En teoría, Vázquez era de esas personas con las que uno no debería haberse cruzado en la vida. Era de otra época. Era el mejor autor de la escuela Bruguera junto a Francisco Ibáñez, con el que no tenía nada que ver: el padre de Mortadelo y Filemón siempre ha sido un hombre de orden y un estajanovista del comic --recordemos su legendario mantra ¡Al tablero, al tablero!-, mientras que el creador de Las hermanas Gilda (1949) o La familia Cebolleta (1951) ejerció siempre la picaresca, fue un maestro del sablazo y el abuso de confianza, se desentendió de sus tres primeros hijos, vivió permanentemente a salto de mata y se portó como un adolescente gamberro hasta el fin de sus días. Moralmente discutible, Vázquez encajó muy bien en el mundo de la línea chunga, trabajando para la revista Makoki a partir de 1990, año en que recibió el Gran Premio del Salón del Cómic de Barcelona, y apuntándose a la peculiar vida social de una gente siempre dispuesta a invitar al maestro: cerveza y canutos gratis, ¿qué más podía desear alguien que ya era underground antes del underground?
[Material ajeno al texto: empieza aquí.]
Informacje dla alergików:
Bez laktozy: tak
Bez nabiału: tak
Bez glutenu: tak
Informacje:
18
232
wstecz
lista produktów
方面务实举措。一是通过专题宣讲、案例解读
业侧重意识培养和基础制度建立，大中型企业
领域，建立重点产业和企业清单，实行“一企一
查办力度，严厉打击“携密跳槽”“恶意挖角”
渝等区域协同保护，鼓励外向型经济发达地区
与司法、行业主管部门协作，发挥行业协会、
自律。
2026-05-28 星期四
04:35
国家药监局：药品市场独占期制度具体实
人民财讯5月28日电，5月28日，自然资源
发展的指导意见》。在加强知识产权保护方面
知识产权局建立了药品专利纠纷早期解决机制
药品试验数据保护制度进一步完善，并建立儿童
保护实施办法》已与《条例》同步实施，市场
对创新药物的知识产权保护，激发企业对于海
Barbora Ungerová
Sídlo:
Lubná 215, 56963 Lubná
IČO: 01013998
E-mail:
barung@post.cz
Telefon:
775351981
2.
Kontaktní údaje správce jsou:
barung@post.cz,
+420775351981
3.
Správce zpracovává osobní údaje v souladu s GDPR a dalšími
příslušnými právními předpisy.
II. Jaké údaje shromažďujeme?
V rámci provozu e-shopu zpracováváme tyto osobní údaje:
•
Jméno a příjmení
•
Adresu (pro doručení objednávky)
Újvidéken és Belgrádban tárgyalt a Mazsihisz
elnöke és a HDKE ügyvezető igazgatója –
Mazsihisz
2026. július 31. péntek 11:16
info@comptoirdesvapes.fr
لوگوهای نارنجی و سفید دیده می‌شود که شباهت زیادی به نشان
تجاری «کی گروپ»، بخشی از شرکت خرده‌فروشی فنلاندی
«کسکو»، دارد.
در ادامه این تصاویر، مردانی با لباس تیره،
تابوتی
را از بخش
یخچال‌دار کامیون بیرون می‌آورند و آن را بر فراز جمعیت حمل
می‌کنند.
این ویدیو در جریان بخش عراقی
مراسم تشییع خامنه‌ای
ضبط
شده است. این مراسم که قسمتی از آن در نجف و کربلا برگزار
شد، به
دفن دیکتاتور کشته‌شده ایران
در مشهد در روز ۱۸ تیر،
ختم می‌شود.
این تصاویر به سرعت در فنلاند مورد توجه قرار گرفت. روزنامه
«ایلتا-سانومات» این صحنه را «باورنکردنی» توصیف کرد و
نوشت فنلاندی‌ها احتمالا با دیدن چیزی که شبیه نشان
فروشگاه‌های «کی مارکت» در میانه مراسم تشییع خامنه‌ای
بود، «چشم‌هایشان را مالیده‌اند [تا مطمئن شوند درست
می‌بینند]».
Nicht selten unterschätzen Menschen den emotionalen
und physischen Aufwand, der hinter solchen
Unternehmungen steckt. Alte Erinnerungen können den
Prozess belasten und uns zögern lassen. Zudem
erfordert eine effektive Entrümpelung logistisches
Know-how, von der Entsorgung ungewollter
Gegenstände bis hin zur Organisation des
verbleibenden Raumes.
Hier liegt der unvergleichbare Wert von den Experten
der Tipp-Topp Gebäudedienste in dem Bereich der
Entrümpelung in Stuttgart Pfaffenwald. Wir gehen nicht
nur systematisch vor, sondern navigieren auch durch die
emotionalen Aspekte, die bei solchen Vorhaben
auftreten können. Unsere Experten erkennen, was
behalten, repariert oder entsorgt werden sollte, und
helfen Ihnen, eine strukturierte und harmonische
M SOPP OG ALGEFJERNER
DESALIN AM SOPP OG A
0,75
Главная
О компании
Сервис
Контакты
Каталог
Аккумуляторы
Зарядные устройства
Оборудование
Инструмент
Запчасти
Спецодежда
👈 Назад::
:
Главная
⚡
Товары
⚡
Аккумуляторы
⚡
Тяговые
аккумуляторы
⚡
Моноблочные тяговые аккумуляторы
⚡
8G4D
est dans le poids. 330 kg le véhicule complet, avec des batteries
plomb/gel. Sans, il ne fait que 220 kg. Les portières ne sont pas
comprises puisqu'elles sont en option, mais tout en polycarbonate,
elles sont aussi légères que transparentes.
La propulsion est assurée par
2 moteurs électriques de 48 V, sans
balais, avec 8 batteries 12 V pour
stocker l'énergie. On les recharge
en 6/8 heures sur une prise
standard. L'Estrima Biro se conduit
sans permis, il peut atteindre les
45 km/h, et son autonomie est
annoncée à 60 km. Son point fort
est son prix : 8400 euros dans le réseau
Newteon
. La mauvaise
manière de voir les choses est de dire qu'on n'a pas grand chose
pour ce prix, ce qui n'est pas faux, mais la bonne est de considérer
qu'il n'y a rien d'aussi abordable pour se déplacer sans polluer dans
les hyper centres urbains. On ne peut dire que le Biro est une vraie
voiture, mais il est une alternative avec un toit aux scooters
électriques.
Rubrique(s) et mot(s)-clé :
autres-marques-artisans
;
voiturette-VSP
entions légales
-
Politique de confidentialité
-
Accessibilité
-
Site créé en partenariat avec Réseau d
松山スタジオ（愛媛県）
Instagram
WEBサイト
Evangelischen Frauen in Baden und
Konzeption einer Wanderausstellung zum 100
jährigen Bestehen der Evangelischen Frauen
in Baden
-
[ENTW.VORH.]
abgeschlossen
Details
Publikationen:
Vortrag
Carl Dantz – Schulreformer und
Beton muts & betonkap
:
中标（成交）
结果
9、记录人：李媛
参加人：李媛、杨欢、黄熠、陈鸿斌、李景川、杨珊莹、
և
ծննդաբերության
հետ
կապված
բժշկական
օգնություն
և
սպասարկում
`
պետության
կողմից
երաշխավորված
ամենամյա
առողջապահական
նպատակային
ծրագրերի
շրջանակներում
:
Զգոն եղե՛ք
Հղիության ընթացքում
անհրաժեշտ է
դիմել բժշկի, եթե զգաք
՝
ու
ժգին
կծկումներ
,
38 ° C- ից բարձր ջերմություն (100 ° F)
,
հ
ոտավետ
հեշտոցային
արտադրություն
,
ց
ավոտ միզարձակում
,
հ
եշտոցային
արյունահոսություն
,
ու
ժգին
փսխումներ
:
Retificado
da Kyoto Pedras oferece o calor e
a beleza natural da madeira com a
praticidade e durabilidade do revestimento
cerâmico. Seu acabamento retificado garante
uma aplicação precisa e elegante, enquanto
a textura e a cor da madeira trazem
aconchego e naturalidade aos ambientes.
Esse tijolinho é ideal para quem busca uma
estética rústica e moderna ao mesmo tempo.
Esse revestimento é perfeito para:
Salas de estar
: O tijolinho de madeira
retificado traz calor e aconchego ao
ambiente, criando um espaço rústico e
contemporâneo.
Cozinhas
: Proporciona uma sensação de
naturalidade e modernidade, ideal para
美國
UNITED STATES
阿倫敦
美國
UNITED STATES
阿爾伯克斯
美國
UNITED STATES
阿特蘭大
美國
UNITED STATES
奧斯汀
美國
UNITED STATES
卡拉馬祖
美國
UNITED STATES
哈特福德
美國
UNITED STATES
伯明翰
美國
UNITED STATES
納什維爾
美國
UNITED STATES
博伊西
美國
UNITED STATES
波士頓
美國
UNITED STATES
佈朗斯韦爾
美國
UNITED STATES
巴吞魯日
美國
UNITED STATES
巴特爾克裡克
Gracias a sus fans, Vázquez vivió una segunda juventud durante los últimos años de su vida y la aprovechó al máximo: era como nuestro Profesor Choron del Hara Kiri y se comportaba siempre como se esperaba de él (a destacar su performance en un bar de Angulema, cuando optó por mearse contra la barra mientras daba conversación a un camarero que no se daba cuenta de la trastada). Personalmente, no tuve mucho trato con él. La vez que más hablamos fue cuando le entrevisté para el suplemento dominical de El País, un encuentro del que salí con sentimientos contrapuestos. Por un lado, su obra para Bruguera me parecía sensacional y su vida de pícaro, muy entretenida. Por otro, creí discernir un vacío moral que no me hizo ninguna gracia, como el que supongo que, en su momento, experimentaron las víctimas de sus legendarios sablazos y discutibles trapisondas. Pero fue solo eso, una impresión, pues mentiría si dijese que llegué a conocerlo bien: igual era una bellísima persona a la que mis prejuicios éticos me impidieron valorar en su justa medida; solo sé que salí de su casa con una necesidad perentoria de ducharme.

Para la mayoría de sus seguidores, nuestro hombre siempre fue el Tío Vázquez --el emprendedor Alejandro Casasola no paró hasta lograr que le pusieran una calle en Granada, donde dirigía unas jornadas anuales dedicadas al comic--, un entrañable vividor que había brillado con luz propia a la hora de hurtar su cuerpo al sistema. Esa es la imagen que mostraba la biopic que le dedicó Óscar Áibar, El gran Vázquez, con Santiago Segura en el papel principal, y la que ha quedado para la historia. Quiero creer que el lado oscuro, amoral, egoísta y negado para la empatía que atisbé durante nuestra conversación fue solo una percepción mía, pero es una percepción de la que no he conseguido desprenderme hasta ahora, cuando se cumplen 25 años de su primera y última entrada en una instalación sanitaria.